Page:Verne - Les Frères Kip, Tome I et II, 1903.djvu/349

Le texte de cette page a été corrigé et est conforme au fac-similé.
325
LE VERDICT.

À cet instant, Nat Gibson demanda la parole. Il voulait appeler l’attention du jury sur un fait dont il n’avait pas été parlé jusqu’alors, fait qu’il importait cependant de relever.
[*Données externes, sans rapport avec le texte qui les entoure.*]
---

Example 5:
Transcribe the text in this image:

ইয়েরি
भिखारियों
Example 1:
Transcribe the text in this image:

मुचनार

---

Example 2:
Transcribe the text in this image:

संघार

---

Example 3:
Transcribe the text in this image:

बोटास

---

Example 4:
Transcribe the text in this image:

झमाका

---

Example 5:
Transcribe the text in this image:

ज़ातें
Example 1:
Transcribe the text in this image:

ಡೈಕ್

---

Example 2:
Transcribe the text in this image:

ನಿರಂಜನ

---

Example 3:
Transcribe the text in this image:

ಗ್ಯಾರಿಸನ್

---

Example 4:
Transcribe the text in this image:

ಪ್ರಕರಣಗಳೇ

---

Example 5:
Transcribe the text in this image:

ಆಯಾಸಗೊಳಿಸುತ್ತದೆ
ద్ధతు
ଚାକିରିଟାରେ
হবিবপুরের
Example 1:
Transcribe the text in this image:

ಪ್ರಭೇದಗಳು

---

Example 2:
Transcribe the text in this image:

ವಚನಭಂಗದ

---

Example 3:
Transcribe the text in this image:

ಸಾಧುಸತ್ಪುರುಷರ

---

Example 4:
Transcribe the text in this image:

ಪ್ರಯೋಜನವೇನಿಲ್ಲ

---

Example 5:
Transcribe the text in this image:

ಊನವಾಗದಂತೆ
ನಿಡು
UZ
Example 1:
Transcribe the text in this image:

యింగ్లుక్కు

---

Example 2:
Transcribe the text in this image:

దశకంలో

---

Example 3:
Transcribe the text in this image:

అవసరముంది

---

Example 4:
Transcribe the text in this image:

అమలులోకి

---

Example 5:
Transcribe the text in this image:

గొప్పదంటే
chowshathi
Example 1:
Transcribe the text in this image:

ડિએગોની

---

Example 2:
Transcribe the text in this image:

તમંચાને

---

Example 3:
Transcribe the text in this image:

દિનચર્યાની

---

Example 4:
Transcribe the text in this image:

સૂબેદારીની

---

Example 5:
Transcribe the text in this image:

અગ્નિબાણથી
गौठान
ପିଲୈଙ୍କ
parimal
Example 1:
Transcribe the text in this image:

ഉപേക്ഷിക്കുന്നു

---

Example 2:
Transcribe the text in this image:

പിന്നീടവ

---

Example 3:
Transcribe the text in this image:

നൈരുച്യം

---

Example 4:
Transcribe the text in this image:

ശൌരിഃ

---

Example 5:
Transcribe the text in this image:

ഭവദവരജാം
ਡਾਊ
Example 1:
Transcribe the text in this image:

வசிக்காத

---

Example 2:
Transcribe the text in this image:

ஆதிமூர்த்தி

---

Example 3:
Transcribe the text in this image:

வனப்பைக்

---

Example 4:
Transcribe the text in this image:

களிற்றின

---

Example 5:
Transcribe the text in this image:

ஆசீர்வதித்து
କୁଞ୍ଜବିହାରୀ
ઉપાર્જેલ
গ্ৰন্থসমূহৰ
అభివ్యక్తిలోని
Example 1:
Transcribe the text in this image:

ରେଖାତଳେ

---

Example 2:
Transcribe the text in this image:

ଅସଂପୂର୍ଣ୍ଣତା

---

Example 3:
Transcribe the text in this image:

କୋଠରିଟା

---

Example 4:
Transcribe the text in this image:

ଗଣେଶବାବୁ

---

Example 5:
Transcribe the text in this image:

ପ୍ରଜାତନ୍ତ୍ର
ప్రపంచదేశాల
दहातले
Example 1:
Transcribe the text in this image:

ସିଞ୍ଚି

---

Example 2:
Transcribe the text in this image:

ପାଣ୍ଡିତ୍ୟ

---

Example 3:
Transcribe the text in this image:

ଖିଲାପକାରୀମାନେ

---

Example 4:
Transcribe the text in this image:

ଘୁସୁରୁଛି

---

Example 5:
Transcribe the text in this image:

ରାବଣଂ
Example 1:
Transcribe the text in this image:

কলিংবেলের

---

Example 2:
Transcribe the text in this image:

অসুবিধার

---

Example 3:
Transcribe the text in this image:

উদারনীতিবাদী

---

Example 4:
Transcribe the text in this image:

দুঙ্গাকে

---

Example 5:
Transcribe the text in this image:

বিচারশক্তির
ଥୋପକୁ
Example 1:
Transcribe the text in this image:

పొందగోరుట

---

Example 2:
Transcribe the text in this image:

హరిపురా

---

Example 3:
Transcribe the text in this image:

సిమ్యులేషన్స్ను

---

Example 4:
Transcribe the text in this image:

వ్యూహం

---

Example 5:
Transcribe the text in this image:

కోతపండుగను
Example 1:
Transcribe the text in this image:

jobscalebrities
Et, sur l’autorisation du président, il s’exprima en ces termes :

« Messieurs les juges, messieurs les jurés, vous n’ignorez pas que, pendant la traversée de la Nouvelle-Zélande à l’archipel Bismarck, le James-Cook eut à subir et à repousser l’attaque des Papouas à la hauteur des Louisiades. Officiers, passagers, équipage, tous concoururent à la défense du brick. Mon père était au premier rang. Or, au plus fort de la lutte, un coup de feu fut tiré, on ne sait par qui, et une balle vint effleurer la tête du capitaine Gibson !… Eh bien, messieurs, jusqu’ici, j’ai pu croire que c’était un coup malheureux, qui s’expliquait au milieu d’une profonde obscurité et dans l’ardeur de la défense… Mais je ne pense plus ainsi… J’ai lieu de croire maintenant, et je crois que ce fut un attentat prémédité, dirigé contre mon père, dont la mort était déjà résolue, et par qui, si ce n’est pas par ceux qui devaient l’assassiner plus tard ?… »
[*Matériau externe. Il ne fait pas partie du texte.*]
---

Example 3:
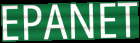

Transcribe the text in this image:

EPANET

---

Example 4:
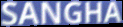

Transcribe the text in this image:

SANGHA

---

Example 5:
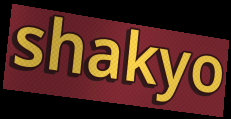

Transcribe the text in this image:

shakyo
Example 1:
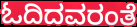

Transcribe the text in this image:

ಓದಿದವರಂತೆ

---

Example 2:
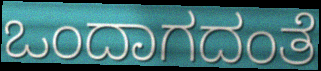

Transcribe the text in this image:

ಒಂದಾಗದಂತೆ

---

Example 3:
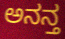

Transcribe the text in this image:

ಅನನ್ತ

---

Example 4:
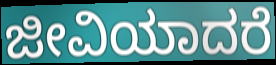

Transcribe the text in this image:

ಜೀವಿಯಾದರೆ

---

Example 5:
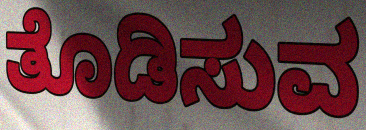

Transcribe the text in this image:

ತೊಡಿಸುವ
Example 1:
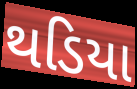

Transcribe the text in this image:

થડિયા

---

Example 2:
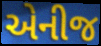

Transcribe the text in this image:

એનીજ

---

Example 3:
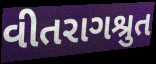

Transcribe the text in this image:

વીતરાગશ્રુત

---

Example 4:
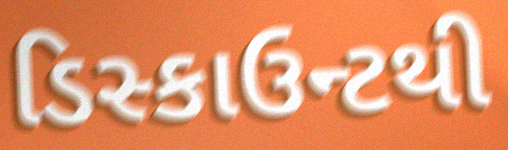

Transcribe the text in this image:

ડિસ્કાઉન્ટથી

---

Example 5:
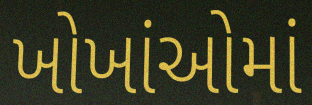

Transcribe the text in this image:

ખોખાંઓમાં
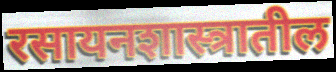
रसायनशास्त्रातील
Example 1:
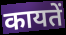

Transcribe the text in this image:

कायतें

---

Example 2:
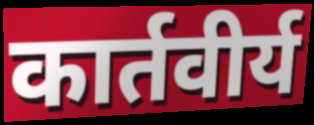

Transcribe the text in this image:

कार्तवीर्य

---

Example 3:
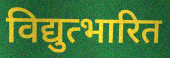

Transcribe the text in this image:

विद्युत्भारित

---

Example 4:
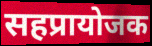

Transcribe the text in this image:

सहप्रायोजक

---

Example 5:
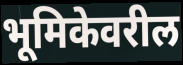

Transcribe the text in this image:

भूमिकेवरील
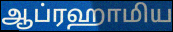
ஆப்ரஹாமிய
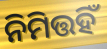
ନିମିତ୍ତହିଁ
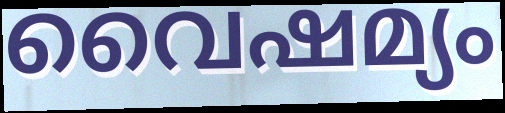
വൈഷമ്യം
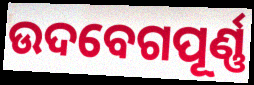
ଉଦବେଗପୂର୍ଣ୍ଣ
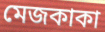
মেজকাকা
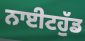
ਨਾਈਟਹੁੱਡ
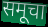
समूचा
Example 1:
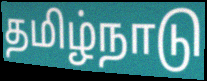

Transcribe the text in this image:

தமிழ்நாடு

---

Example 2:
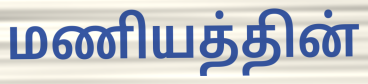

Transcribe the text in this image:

மணியத்தின்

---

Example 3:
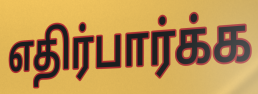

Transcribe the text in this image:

எதிர்பார்க்க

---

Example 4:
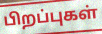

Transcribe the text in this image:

பிறப்புகள்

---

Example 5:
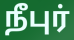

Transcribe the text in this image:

நீபுர்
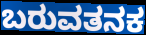
ಬರುವತನಕ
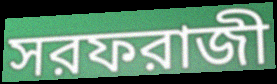
সরফরাজী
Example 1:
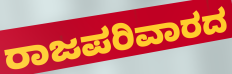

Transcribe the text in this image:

ರಾಜಪರಿವಾರದ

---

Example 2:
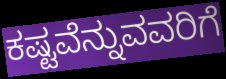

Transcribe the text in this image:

ಕಷ್ಟವೆನ್ನುವವರಿಗೆ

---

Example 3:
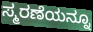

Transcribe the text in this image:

ಸ್ಮರಣೆಯನ್ನೂ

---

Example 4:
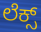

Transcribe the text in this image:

ಲೆಕ್ಸ್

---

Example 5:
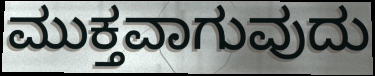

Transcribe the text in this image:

ಮುಕ್ತವಾಗುವುದು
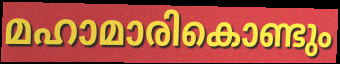
മഹാമാരികൊണ്ടും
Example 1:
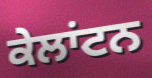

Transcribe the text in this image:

ਕੇਲਾਂਟਨ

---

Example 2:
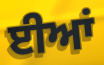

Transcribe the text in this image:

ਈਆਂ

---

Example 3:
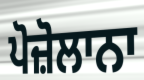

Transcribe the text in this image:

ਪੋਜ਼ੋਲਾਨਾ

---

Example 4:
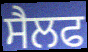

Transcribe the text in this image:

ਸੈਲਫ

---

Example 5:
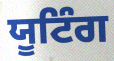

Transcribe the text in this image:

ਯੂਟਿੰਗ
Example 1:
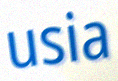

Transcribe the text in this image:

usia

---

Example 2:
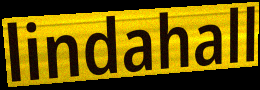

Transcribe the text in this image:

lindahall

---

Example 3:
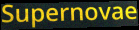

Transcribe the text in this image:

Supernovae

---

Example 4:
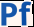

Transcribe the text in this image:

Pf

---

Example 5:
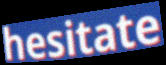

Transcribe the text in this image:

hesitate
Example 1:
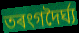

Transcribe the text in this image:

তৰংগদৈৰ্ঘ্য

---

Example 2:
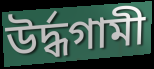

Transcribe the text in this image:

উৰ্দ্ধগামী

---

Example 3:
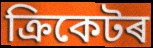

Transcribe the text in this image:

ক্ৰিকেটৰ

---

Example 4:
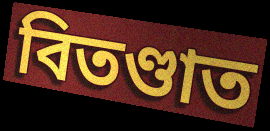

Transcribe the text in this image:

বিতণ্ডাত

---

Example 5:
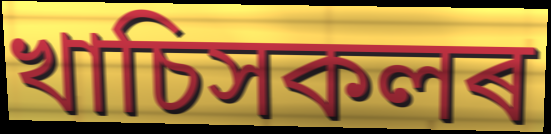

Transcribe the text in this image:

খাচিসকলৰ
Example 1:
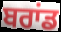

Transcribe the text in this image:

ਬਰਾਂਡ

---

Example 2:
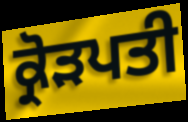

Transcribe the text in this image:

ਕ੍ਰੋੜਪਤੀ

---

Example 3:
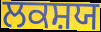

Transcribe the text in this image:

ਲਕਸ਼ਯ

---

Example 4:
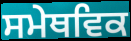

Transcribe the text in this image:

ਸਮੇਥਵਿਕ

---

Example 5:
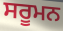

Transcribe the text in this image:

ਸਰੂਮਨ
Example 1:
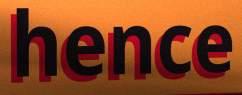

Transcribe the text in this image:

hence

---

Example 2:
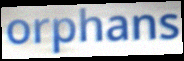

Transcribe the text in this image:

orphans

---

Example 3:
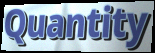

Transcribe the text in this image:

Quantity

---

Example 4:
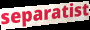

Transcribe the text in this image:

separatist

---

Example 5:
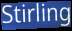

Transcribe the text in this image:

Sous la violence de cette nouvelle accusation, Karl Kip se redressa, le regard ardent, la voix frémissante de colère :

« Nous… nous !… s’écria-t-il… Nat Gibson… vous osez dire !… »

Karl était hors de lui. Mais son frère, lui prenant la main, le calma, et il se rassit, la poitrine haletante, gonflée de sanglots.
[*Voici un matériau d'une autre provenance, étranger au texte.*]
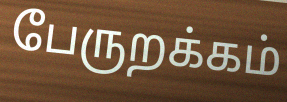
பேருறக்கம்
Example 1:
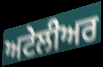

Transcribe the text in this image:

ਅਟੇਲੀਅਰ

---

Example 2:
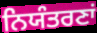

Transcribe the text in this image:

ਨਿਯੰਤਰਣਾਂ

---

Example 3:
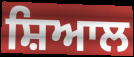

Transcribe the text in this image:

ਸ਼ਿਆਲ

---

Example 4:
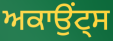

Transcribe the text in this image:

ਅਕਾਉਂਟ੍ਸ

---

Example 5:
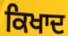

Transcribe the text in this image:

ਕਿਖਾਦ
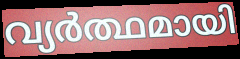
വ്യർത്ഥമായി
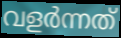
വളർന്നത്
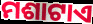
ମଶାଟାଏ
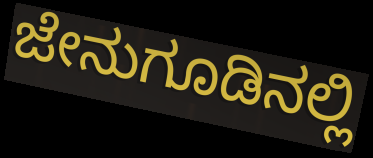
ಜೇನುಗೂಡಿನಲ್ಲಿ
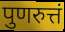
पुणरुत्तं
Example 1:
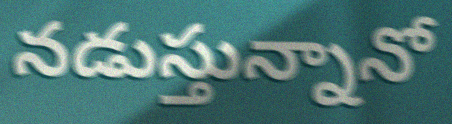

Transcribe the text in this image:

నడుస్తున్నానో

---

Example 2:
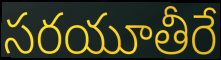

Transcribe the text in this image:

సరయూతీరే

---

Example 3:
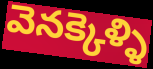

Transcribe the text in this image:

వెనక్కెళ్ళి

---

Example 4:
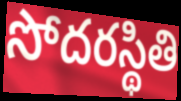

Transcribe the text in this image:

సోదరస్థితి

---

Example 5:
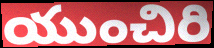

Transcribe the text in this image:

యుంచిరి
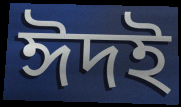
ঈদই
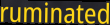
ruminated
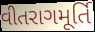
વીતરાગમૂર્તિ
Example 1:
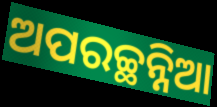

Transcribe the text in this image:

ଅପରଚ୍ଛନ୍ନିଆ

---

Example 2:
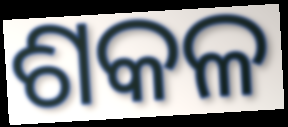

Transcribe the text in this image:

ଶକଳ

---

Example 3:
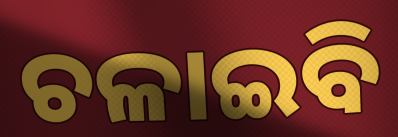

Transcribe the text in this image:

ଚଳାଇବି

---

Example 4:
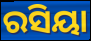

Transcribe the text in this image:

ରସିୟା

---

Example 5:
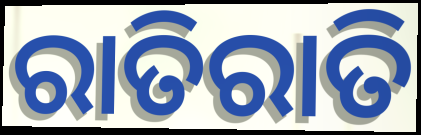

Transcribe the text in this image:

ରାତିରାତି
Il n’y eut personne dans la salle que cette émouvante scène n’eût profondément remué, et quelques larmes coulèrent des yeux de M. Hawkins.

Quant à Vin Mod, il pressait du genou le maître d’équipage, il le regardait en dessous et semblait dire :

« Ma foi… je n’avais pas songé à cela !… Lui… il ne l’a pas oublié, le fils au capitaine ! »

La tâche de l’accusateur ne devait plus être que trop facile.